Tyler, what type of company do we choose?
I was speaking earlier about the different types of product. In regards to the company, the importance of the company is you would want to focus and look at a mutual insurance company versus a stock insurance company. A mutual insurance companies are where the policy holders are basically the owners of the company. Whereas the stock insurance there’s actual stock, and shareholders are the ownership of the company. So there’s a conflict of interest there. There are basically four large performing mutual insurance companies where they have a proven track record on actual payouts not just illustrations and those for New York Life, Northwestern, Mass Mutual and Guardian are the top four companies when looking for that.
Again, it’s not only the company itself and each company has maybe its own different quirks and pros and cons. I don’t want people to get so caught up on the actual company because it’s the product. The process is also much more important than just the company itself. Policies within the same company or products within the same company if they’re not designed correctly will not serve your purpose. Might not be beneficial for you.
So the mutual insurance companies are those four that you mentioned?
Is there like a website we can go to? Where it’s like they are rated.
I think you could just go, you could Google top rated insurance companies, mutual insurance companies. A lot of times it’ll be a blend of the stock insurance and mutual insurance. It’s how they rate the companies could be different and even though at the top four a lot of them have their quirks. Some have flexibility in the sense of funding period allows a lot of flexibility there. Others have funding each within the year. You’re flexible. Some of the loans are handled differently between the companies. Some of them have different online portal so it’s not just the product itself. There’s some of those soft things that maybe make a company stand out for you personally.
And so the mutual insurance company is the ones that we’re used to. And I think some people will say, oh, they found this other company that has less requirements on the health screening and stuff like that. Those are like your lower level ones.

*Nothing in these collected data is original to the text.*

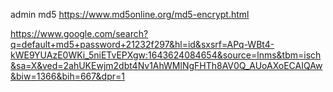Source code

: admin md5
https://www.md5online.org/md5-encrypt.html

https://www.google.com/search?q=default+md5+password+21232f297&hl=id&sxsrf=APq-WBt4-kWE9YUAzE0WKi_5niETvEPXgw:1643624084654&source=lnms&tbm=isch&sa=X&ved=2ahUKEwjm2dbt4Nv1AhWMlNgFHTh8AV0Q_AUoAXoECAIQAw&biw=1366&bih=667&dpr=1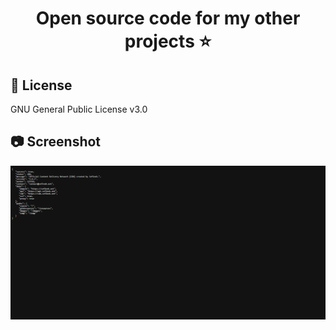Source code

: <div align="center">
    <h1>Open source code for my other projects ⭐</h1>
</div>

## 📝 License
GNU General Public License v3.0

## 📷 Screenshot
<img src="public/images/brave_ooTrpImkBa4Q.png" alt="Screenshot">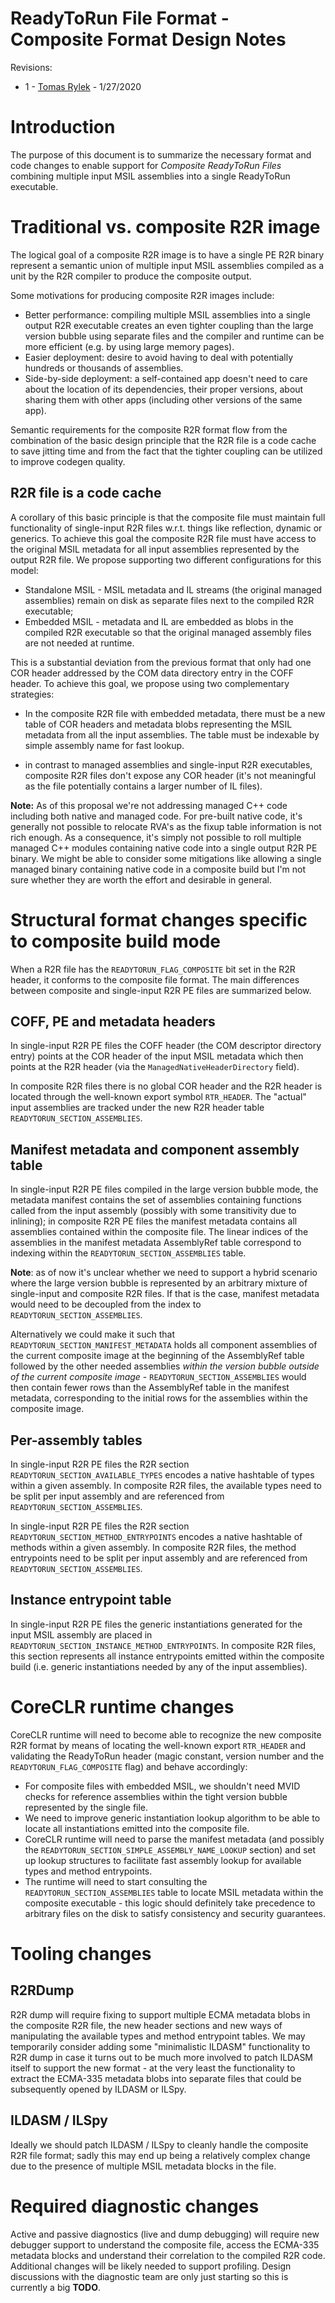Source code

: ReadyToRun File Format - Composite Format Design Notes
======================================================

Revisions:
* 1 - [Tomas Rylek](https://github.com/trylek) - 1/27/2020

# Introduction

The purpose of this document is to summarize the necessary format and code changes to enable
support for *Composite ReadyToRun Files* combining multiple input MSIL assemblies into a single
ReadyToRun executable.

# Traditional vs. composite R2R image

The logical goal of a composite R2R image is to have a single PE R2R binary represent a semantic
union of multiple input MSIL assemblies compiled as a unit by the R2R compiler to produce the
composite output.

Some motivations for producing composite R2R images include:

* Better performance: compiling multiple MSIL assemblies into a single output R2R executable
  creates an even tighter coupling than the large version bubble using separate files and the
  compiler and runtime can be more efficient (e.g. by using large memory pages).
* Easier deployment: desire to avoid having to deal with potentially hundreds or thousands of
  assemblies.
* Side-by-side deployment: a self-contained app doesn't need to care about the location of its
  dependencies, their proper versions, about sharing them with other apps (including other
  versions of the same app).

Semantic requirements for the composite R2R format flow from the combination of the basic design
principle that the R2R file is a code cache to save jitting time and from the fact that the
tighter coupling can be utilized to improve codegen quality.

## R2R file is a code cache

A corollary of this basic principle is that the composite file must maintain full functionality
of single-input R2R files w.r.t. things like reflection, dynamic or generics. To achieve this
goal the composite R2R file must have access to the original MSIL metadata for all input
assemblies represented by the output R2R file. We propose supporting two different configurations
for this model:

* Standalone MSIL - MSIL metadata and IL streams (the original managed assemblies) remain on
disk as separate files next to the compiled R2R executable;
* Embedded MSIL - metadata and IL are embedded as blobs in the compiled R2R executable so that
the original managed assembly files are not needed at runtime.

This is a substantial deviation from the previous format that only had one COR header
addressed by the COM data directory entry in the COFF header. To achieve this goal,
we propose using two complementary strategies:

* In the composite R2R file with embedded metadata, there must be a new table of COR headers
and metadata blobs representing the MSIL metadata from all the input assemblies. The table
must be indexable by simple assembly name for fast lookup. 

* in contrast to managed assemblies and single-input R2R executables, composite R2R files
  don't expose any COR header (it's not meaningful as the file potentially contains a larger
  number of IL files).

**Note:** As of this proposal we're not addressing managed C++ code including both native and
managed code. For pre-built native code, it's generally not possible to relocate RVA's as the
fixup table information is not rich enough. As a consequence, it's simply not possible to roll
multiple managed C++ modules containing native code into a single output R2R PE binary. We might
be able to consider some mitigations like allowing a single managed binary containing native
code in a composite build but I'm not sure whether they are worth the effort and desirable
in general.

# Structural format changes specific to composite build mode

When a R2R file has the `READYTORUN_FLAG_COMPOSITE` bit set in the R2R header, it conforms to
the composite file format. The main differences between composite and single-input R2R PE files
are summarized below.

## COFF, PE and metadata headers

In single-input R2R PE files the COFF header (the COM descriptor directory entry) points at the
COR header of the input MSIL metadata which then points at the R2R header (via the
`ManagedNativeHeaderDirectory` field).

In composite R2R files there is no global COR header and the R2R header is located through the
well-known export symbol `RTR_HEADER`. The "actual" input assemblies are tracked under the new
R2R header table `READYTORUN_SECTION_ASSEMBLIES`.

## Manifest metadata and component assembly table

In single-input R2R PE files compiled in the large version bubble mode, the metadata manifest
contains the set of assemblies containing functions called from the input assembly (possibly
with some transitivity due to inlining); in composite R2R PE files the manifest metadata
contains all assemblies contained within the composite file. The linear indices of the
assemblies in the manifest metadata AssemblyRef table correspond to indexing within the
`READYTORUN_SECTION_ASSEMBLIES` table.

**Note**: as of now it's unclear whether we need to support a hybrid scenario where the large
version bubble is represented by an arbitrary mixture of single-input and composite R2R files.
If that is the case, manifest metadata would need to be decoupled from the index to
`READYTORUN_SECTION_ASSEMBLIES`.
  
Alternatively we could make it such that `READYTORUN_SECTION_MANIFEST_METADATA` holds all
component assemblies of the current composite image at the beginning of the AssemblyRef table
followed by the other needed assemblies *within the version bubble outside of the current
composite image* - `READYTORUN_SECTION_ASSEMBLIES` would then contain fewer rows than the
AssemblyRef table in the manifest metadata, corresponding to the initial rows for the
assemblies within the composite image.

## Per-assembly tables

In single-input R2R PE files the R2R section `READYTORUN_SECTION_AVAILABLE_TYPES` encodes
a native hashtable of types within a given assembly. In composite R2R files, the available
types need to be split per input assembly and are referenced from `READYTORUN_SECTION_ASSEMBLIES`.

In single-input R2R PE files the R2R section `READYTORUN_SECTION_METHOD_ENTRYPOINTS` encodes
a native hashtable of methods within a given assembly. In composite R2R files, the method
entrypoints need to be split per input assembly and are referenced from
`READYTORUN_SECTION_ASSEMBLIES`.

## Instance entrypoint table

In single-input R2R PE files the  generic instantiations generated for the input MSIL assembly
are placed in `READYTORUN_SECTION_INSTANCE_METHOD_ENTRYPOINTS`. In composite R2R files, this
section represents all instance entrypoints emitted within the composite build (i.e. generic
instantiations needed by any of the input assemblies).

# CoreCLR runtime changes

CoreCLR runtime will need to become able to recognize the new composite R2R format by means
of locating the well-known export `RTR_HEADER` and validating the ReadyToRun header (magic
constant, version number and the `READYTORUN_FLAG_COMPOSITE` flag) and behave accordingly:

* For composite files with embedded MSIL, we shouldn't need MVID checks for reference
  assemblies within the tight version bubble represented by the single file.
* We need to improve generic instantiation lookup algorithm to be able to locate all
  instantiations emitted into the composite file.
* CoreCLR runtime will need to parse the manifest metadata (and possibly the
  `READYTORUN_SECTION_SIMPLE_ASSEMBLY_NAME_LOOKUP` section) and set up lookup structures to
  facilitate fast assembly lookup for available types and method entrypoints.
* The runtime will need to start consulting the `READYTORUN_SECTION_ASSEMBLIES` table to locate
  MSIL metadata within the composite executable - this logic should definitely take precedence
  to arbitrary files on the disk to satisfy consistency and security guarantees.

# Tooling changes

## R2RDump

R2R dump will require fixing to support multiple ECMA metadata blobs in the composite R2R file,
the new header sections and new ways of manipulating the available types and method entrypoint
tables. We may temporarily consider adding some "minimalistic ILDASM" functionality to R2R dump
in case it turns out to be much more involved to patch ILDASM itself to support the new format -
at the very least the functionality to extract the ECMA-335 metadata blobs into separate files
that could be subsequently opened by ILDASM or ILSpy.

## ILDASM / ILSpy

Ideally we should patch ILDASM / ILSpy to cleanly handle the composite R2R file format; sadly this may
end up being a relatively complex change due to the presence of multiple MSIL metadata blocks in the
file. 

# Required diagnostic changes

Active and passive diagnostics (live and dump debugging) will require new debugger support to
understand the composite file, access the ECMA-335 metadata blocks and understand their
correlation to the compiled R2R code. Additional changes will be likely needed to support
profiling. Design discussions with the diagnostic team are only just starting so this is
currently a big **TODO**.
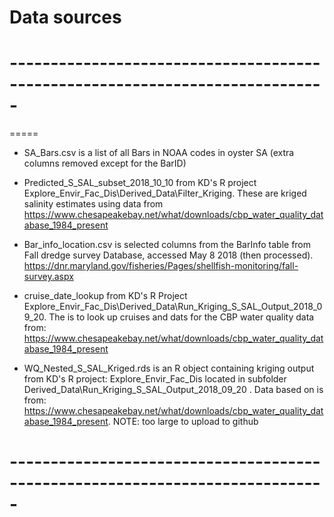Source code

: Data sources
================

# -----------------------------------------------------------------------------
=====
+ SA_Bars.csv is a list of all Bars in NOAA codes in oyster SA (extra columns removed except for the BarID)

+ Predicted_S_SAL_subset_2018_10_10 from KD's R project 
Explore_Envir_Fac_Dis\Derived_Data\Filter_Kriging.
These are kriged salinity estimates using data from
https://www.chesapeakebay.net/what/downloads/cbp_water_quality_database_1984_present

+ Bar_info_location.csv is selected columns from the BarInfo table from Fall dredge survey Database, accessed May 8 2018 (then processed). https://dnr.maryland.gov/fisheries/Pages/shellfish-monitoring/fall-survey.aspx

+ cruise_date_lookup from KD's R Project
Explore_Envir_Fac_Dis\Derived_Data\Run_Kriging_S_SAL_Output_2018_09_20.
The is to look up  cruises and dats for the CBP water quality data from:
https://www.chesapeakebay.net/what/downloads/cbp_water_quality_database_1984_present

+ WQ_Nested_S_SAL_Kriged.rds is an R object containing kriging output from KD's 
R project: Explore_Envir_Fac_Dis located in subfolder Derived_Data\Run_Kriging_S_SAL_Output_2018_09_20 . Data based on is from:
https://www.chesapeakebay.net/what/downloads/cbp_water_quality_database_1984_present. NOTE: too large to upload to github

# -----------------------------------------------------------------------------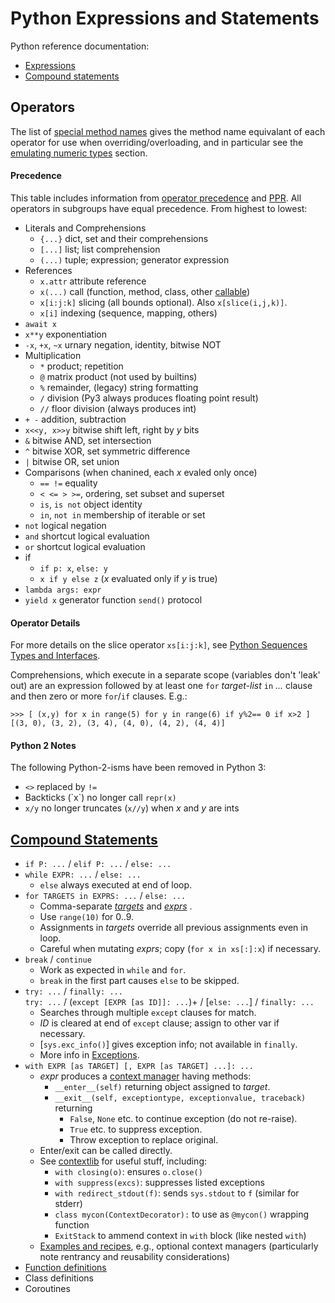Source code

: Python Expressions and Statements
=================================

Python reference documentation:
* [Expressions]
* [Compound statements][stmts]


Operators
---------

The list of [special method names] gives the method name equivalant of
each operator for use when overriding/overloading, and in particular
see the [emulating numeric types] section.

#### Precedence

This table includes information from [operator precedence] and [PPR].
All operators in subgroups have equal precedence. From highest to lowest:

* Literals and Comprehensions
  * `{...}`         dict, set and their comprehensions
  * `[...]`         list; list comprehension
  * `(...)`         tuple; expression; generator expression
* References
  * `x.attr`        attribute reference
  * `x(...)`        call (function, method, class, other [callable])
  * `x[i:j:k]`      slicing (all bounds optional). Also `x[slice(i,j,k)]`.
  * `x[i]`          indexing (sequence, mapping, others)
* `await x`
* `x**y`            exponentiation
* `-x`, `+x`, `~x`  urnary negation, identity, bitwise NOT
* Multiplication
  * `*`             product; repetition
  * `@`             matrix product (not used by builtins)
  * `%`             remainder, (legacy) string formatting
  * `/`             division (Py3 always produces floating point result)
  * `//`            floor division (always produces int)
* `+ -`             addition, subtraction
* `x<<y, x>>y`      bitwise shift left, right by _y_ bits
* `&`               bitwise AND, set intersection
* `^`               bitwise XOR, set symmetric difference
* `|`               bitwise OR, set union
* Comparisons (when chanined, each _x_ evaled only once)
  * `== !=`         equality
  * `< <= > >=`,    ordering, set subset and superset
  * `is`, `is not`  object identity
  * `in`, `not in`  membership of iterable or set
* `not`             logical negation
* `and`             shortcut logical evaluation
* `or`              shortcut logical evaluation
* if
  * `if p: x`, `else: y`
  * `x if y else z` (_x_ evaluated only if _y_ is true)
* `lambda args: expr`
* `yield x`         generator function `send()` protocol

#### Operator Details

For more details on the slice operator `xs[i:j:k]`,  see
[Python Sequences Types and Interfaces](sequence.md).

Comprehensions, which execute in a separate scope (variables don't
'leak' out) are an expression followed by at least one `for`
_target-list_ `in` _..._ clause and then zero or more `for`/`if`
clauses. E.g.:

    >>> [ (x,y) for x in range(5) for y in range(6) if y%2== 0 if x>2 ]
    [(3, 0), (3, 2), (3, 4), (4, 0), (4, 2), (4, 4)]

#### Python 2 Notes

The following Python-2-isms have been removed in Python 3:

* `<>` replaced by `!=`
* Backticks (\`x\`) no longer call `repr(x)`
* `x/y` no longer truncates (`x//y`) when _x_ and _y_ are ints


[Compound Statements][stmts]
----------------------------

* `if P: ...` / `elif P: ...` / `else: ...`
* `while EXPR: ...` / `else: ...`
  * `else` always executed at end of loop.
* `for TARGETS in EXPRS: ...` / `else: ...`
   * Comma-separate _[targets]_ and _[exprs]_ .
   * Use `range(10)` for 0..9.
   * Assignments in _targets_ override all previous assignments even in loop.
   * Careful when mutating _exprs_; copy (`for x in xs[:]:x`) if necessary.
* `break` / `continue`
  * Work as expected in `while` and `for`.
  * `break` in the first part causes `else` to be skipped.
* `try: ...` / `finally: ...`  
  `try: ...` / (`except [EXPR [as ID]]: ...`)+ / [`else: ...`] / `finally: ...`
  * Searches through multiple `except` clauses for match.
  * _ID_ is cleared at end of `except` clause; assign to other var if necessary.
  * [`sys.exc_info()`] gives exception info; not available in `finally`.
  * More info in [Exceptions].
* `with EXPR [as TARGET] [, EXPR [as TARGET] ...]: ...`
  * _expr_ produces a [context manager] having methods:
    * `__enter__(self)` returning object assigned to _target_.
    * `__exit__(self, exceptiontype, exceptionvalue, traceback)` returning
        * `False`, `None` etc. to continue exception (do not re-raise).
        * `True` etc. to suppress exception.
        * Throw exception to replace original.
  * Enter/exit can be called directly.
  * See [contextlib] for useful stuff, including:
    * `with closing(o)`: ensures `o.close()`
    * `with suppress(excs)`: suppresses listed exceptions
    * `with redirect_stdout(f)`: sends `sys.stdout` to `f` (similar for stderr)
    * `class mycon(ContextDecorator):` to use as `@mycon()` wrapping function
    * `ExitStack` to ammend context in `with` block (like nested `with`)
  * [Examples and recipes][contextlib-ex], e.g., optional context managers
    (particularly note rentrancy and reusability considerations)
* [Function definitions](functions.md)
* Class definitions
* Coroutines



[PPR]: http://shop.oreilly.com/product/0636920028338.do
[`sys.exec_info()`]: https://docs.python.org/3/library/sys.html#sys.exc_info
[callable]: functions.md
[context manager]: https://docs.python.org/3/library/stdtypes.html#context-manager-types
[contextlib-ex]: https://docs.python.org/3/library/contextlib.html#examples-and-recipes
[contextlib]: https://docs.python.org/3/library/contextlib.html#module-contextlib
[emulating numeric types]: https://docs.python.org/3/reference/datamodel.html#emulating-numeric-types
[exceptions]: https://docs.python.org/3/reference/executionmodel.html#exceptions
[expressions]: https://docs.python.org/3/reference/expressions.html
[exprs]: https://docs.python.org/3/reference/expressions.html#expression-lists
[operator precedence]: https://docs.python.org/3/reference/expressions.html#operator-precedence
[special method names]: https://docs.python.org/3/reference/datamodel.html#special-method-names
[stmts]: https://docs.python.org/3/reference/compound_stmts.html
[targets]: https://docs.python.org/3/reference/simple_stmts.html#assignment-statements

Very worried about a insurance company that doesn’t have a stringent underwriting process because it has a policy holder for a mutual insurance company. You are the owners of that, you want the insurance company to do well because you receive that back in dividends. And there may be some smaller insurance companies willing to forgo, maybe under medical underwriting, take a little bit more risky clients on. But that may hurt in the long run as far as the policies overall.